Fermented Hummus
Create probiotic goodness and outstanding flavor with this fermented hummus recipe. It's a fast cultured food and so easy to make!
Servings: 1 Pint Jar (475 ml)
Author: Clean Food Living
- 3 cups Garbanzo Beans (Chickpeas) Cooked or sprouted
- 3 cloves Garlic
- 3 tbsp Lemon Juice
- 3 Tbsp Toasted Sesame Oil substitute with ghee is you prefer
- ¼ cup Bean Water (Aquafaba)
- ½ cup Liquid Starter Culture (see below)
- Salt to Taste
A Note Before You Start
A liquid starter culture is required for this recipe. Each of the suggested liquid starter cultures below contain active/live probiotics that will be responsible for the fermentation to take place. Here are some options: 1.) Fermented Vegetable Brine. For example, brine from fermented sauerkraut, white kimchi, carrots, etc. 2.) Liquid Whey. Whey is the liquid that forms on top of yogurt or separates from homemade milk kefir. If you choose to use liquid whey from store bought yogurt, be sure the yogurt packaging says “contains live cultures”.3.) Unflavored Kombucha. You can use store bought or home brewed.
Instructions
Add all the ingredients to the blender except the salt.
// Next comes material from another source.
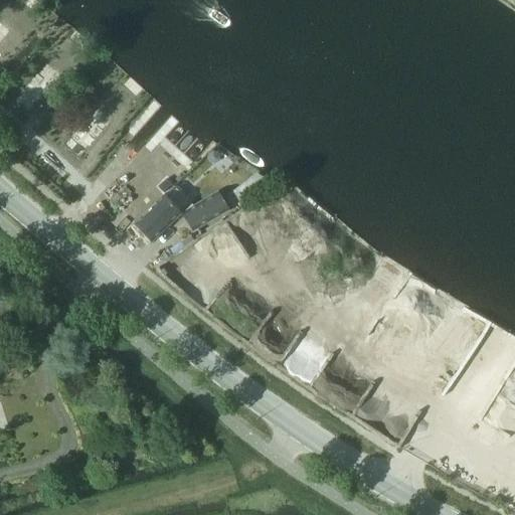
[(40,70),(15,100),(29,112),(54,82),(40,70)]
Blend until creamy smooth. If a little more liquid needs to be added, feel free to do so. You can add either more liquid culture or bean water, just don’t over add liquid since it will result in runny hummus.
Transfer the hummus to a bowl. Add salt to your taste preference and combine thoroughly. You can a little or a lot, the amount is up to you.
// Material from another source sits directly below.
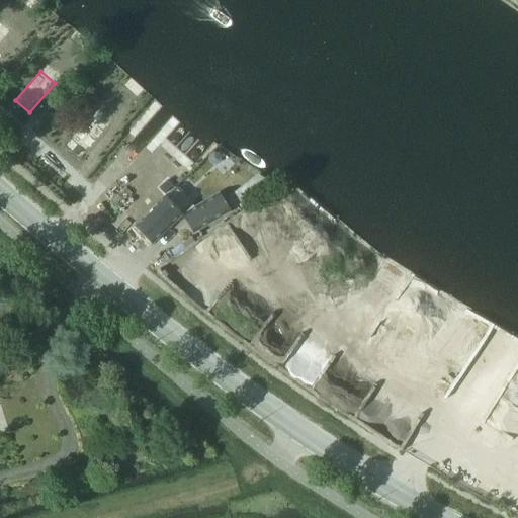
[(161,107),(134,139),(146,150),(174,118),(161,107)]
Cover the bowl with plastic wrap.
Fermentation Process
Allow the hummus to sit on the counter for 48 hours. This is the fermenting period.
Once the 48 hours has passed, the fermented hummus is ready to eat. Give it a taste test. If you want it to have a little extra zing, allow it to sit on the counter for 1 more day. If it tastes perfect then dive in!